Can nocardiosis be prevented?
It's impossible to completely prevent exposure to Nocardia, but it's important for people with weakened immune systems to protect their skin when working with soil, cover wounds, wear gloves and shoes, and, after transplantation, in some cases, a doctor may prescribe prophylactic antibiotics. [70]

Key points from experts

Zachary A. Yetmar, MD, Mayo Clinic, lead author of the 2025 review “Modern Approach to Nocardiosis”: Nocardiosis requires a multidisciplinary approach because the clinical manifestations are diverse, the risk of dissemination is high, and treatment must be adjusted according to the Nocardia species and susceptibility test results. [71]

US Centers for Disease Control and Prevention: If nocardiosis is suspected, routine cultures should be maintained for at least 14 days, accurate species identification requires molecular methods, and susceptibility testing should be performed on each clinically significant isolate.[72]

Denise M. Aaron, MD, Dartmouth Geisel School of Medicine, author of the professional review of the MSD Manual: Nocardiosis most often begins as a pulmonary infection but can spread to almost any organ; treatment is usually based on sulfamethoxazole and trimethoprim, and in severe cases requires a combination of drugs. [73]

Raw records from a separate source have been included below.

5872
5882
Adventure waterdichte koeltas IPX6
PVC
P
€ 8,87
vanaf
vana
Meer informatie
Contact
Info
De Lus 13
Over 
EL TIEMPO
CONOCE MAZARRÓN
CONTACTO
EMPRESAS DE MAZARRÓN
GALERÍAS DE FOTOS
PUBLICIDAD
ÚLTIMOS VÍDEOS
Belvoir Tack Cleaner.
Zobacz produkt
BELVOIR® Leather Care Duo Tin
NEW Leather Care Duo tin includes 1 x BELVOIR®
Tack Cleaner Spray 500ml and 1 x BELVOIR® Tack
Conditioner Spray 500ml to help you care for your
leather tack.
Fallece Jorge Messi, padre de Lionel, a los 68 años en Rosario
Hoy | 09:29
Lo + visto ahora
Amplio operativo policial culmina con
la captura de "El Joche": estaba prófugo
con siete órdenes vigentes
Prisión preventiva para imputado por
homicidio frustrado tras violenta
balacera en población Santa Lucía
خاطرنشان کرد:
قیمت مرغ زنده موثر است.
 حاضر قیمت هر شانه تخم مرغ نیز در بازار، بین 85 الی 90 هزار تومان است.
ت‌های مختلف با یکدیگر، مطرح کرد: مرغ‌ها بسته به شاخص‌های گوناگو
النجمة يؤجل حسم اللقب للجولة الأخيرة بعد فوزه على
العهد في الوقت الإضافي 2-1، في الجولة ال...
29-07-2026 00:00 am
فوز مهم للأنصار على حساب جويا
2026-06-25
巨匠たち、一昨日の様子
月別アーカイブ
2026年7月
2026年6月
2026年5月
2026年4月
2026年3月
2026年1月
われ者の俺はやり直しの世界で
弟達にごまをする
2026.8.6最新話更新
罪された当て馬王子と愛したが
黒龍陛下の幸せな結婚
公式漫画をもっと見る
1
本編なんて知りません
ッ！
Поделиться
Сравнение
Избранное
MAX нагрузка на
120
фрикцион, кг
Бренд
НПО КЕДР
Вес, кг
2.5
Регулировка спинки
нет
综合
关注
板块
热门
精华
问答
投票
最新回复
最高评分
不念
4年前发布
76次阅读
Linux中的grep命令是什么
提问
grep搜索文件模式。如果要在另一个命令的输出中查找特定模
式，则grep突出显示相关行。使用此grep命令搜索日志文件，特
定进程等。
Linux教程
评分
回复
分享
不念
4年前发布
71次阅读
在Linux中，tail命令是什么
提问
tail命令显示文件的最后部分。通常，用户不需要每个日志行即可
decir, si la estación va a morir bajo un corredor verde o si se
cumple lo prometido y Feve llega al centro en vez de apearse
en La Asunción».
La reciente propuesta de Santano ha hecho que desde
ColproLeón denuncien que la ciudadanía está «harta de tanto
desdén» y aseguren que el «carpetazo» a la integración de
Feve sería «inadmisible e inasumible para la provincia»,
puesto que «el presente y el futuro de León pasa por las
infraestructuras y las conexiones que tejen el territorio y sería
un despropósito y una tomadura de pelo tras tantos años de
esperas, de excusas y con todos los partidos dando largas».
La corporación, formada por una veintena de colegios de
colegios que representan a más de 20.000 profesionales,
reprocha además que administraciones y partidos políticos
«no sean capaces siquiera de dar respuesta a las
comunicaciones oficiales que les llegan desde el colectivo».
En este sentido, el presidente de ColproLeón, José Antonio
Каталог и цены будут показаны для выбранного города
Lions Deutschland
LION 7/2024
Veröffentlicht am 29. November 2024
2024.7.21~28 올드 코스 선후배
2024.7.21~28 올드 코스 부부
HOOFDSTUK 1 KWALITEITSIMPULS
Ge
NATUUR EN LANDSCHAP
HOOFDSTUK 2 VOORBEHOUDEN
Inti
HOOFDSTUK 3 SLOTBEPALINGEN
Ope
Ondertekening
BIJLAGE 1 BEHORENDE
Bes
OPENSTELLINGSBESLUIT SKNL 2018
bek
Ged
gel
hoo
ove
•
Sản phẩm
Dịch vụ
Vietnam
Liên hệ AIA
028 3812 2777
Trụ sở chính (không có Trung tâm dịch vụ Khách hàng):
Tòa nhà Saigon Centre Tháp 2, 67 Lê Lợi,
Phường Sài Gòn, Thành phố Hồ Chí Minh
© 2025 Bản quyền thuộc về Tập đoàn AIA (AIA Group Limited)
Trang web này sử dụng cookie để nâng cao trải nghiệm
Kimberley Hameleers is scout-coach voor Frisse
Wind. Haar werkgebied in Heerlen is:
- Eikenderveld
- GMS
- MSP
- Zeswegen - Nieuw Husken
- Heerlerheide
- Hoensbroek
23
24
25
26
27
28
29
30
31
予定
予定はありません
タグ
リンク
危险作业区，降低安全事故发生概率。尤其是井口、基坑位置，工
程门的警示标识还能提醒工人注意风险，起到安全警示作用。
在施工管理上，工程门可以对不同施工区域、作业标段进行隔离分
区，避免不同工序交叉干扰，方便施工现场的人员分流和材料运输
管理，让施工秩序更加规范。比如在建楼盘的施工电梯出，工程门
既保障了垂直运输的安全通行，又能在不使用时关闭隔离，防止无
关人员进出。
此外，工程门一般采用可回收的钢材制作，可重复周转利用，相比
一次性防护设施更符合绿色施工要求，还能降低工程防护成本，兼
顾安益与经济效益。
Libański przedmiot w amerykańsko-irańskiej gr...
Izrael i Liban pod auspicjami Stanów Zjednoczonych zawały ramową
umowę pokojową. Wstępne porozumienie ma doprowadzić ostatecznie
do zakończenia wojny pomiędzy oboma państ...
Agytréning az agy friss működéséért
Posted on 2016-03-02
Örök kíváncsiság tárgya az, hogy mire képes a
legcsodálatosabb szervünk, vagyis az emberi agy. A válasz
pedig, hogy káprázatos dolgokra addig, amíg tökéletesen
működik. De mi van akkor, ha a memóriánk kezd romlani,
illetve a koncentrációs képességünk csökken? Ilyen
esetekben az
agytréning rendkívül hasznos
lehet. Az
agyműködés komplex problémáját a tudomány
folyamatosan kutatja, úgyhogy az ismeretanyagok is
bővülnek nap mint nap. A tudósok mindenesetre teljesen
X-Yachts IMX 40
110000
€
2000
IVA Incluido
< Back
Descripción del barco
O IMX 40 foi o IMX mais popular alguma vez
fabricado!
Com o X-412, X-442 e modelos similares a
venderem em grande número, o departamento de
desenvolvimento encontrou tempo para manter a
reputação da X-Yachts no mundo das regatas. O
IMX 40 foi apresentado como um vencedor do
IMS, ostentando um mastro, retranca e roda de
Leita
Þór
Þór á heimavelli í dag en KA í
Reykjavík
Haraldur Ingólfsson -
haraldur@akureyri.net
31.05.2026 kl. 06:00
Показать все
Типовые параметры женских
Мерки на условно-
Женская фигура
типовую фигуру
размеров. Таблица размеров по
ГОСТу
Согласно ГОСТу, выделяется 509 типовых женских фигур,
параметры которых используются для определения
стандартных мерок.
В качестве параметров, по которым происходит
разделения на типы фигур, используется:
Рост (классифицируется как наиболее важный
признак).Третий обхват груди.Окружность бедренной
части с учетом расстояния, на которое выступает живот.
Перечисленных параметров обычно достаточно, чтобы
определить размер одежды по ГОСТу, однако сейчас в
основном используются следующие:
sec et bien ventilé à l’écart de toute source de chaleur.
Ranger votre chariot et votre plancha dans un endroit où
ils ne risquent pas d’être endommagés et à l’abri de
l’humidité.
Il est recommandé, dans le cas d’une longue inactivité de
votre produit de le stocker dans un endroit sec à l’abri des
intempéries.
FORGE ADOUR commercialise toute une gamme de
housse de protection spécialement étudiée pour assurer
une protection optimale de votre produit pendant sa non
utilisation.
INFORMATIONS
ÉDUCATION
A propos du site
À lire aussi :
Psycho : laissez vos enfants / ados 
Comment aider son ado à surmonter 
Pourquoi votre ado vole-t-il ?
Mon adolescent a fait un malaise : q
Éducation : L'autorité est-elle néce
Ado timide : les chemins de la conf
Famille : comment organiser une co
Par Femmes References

Dina Averbuch, a physician and researcher of infections in patients after hematopoietic cell transplantation, and co-authors of an international study: In hematopoietic cell transplant recipients, nocardiosis often occurs late, typically affects the lungs, is frequently disseminated, frequently involves the brain, and is associated with high mortality. [74]

Dinesh S. Meena et al., systematic review of central nervous system nocardiosis: Central nervous system involvement in nocardiosis carries significant mortality, especially in immunocompromised patients, and the combination of surgical treatment with antibiotics may improve clinical outcome.[75]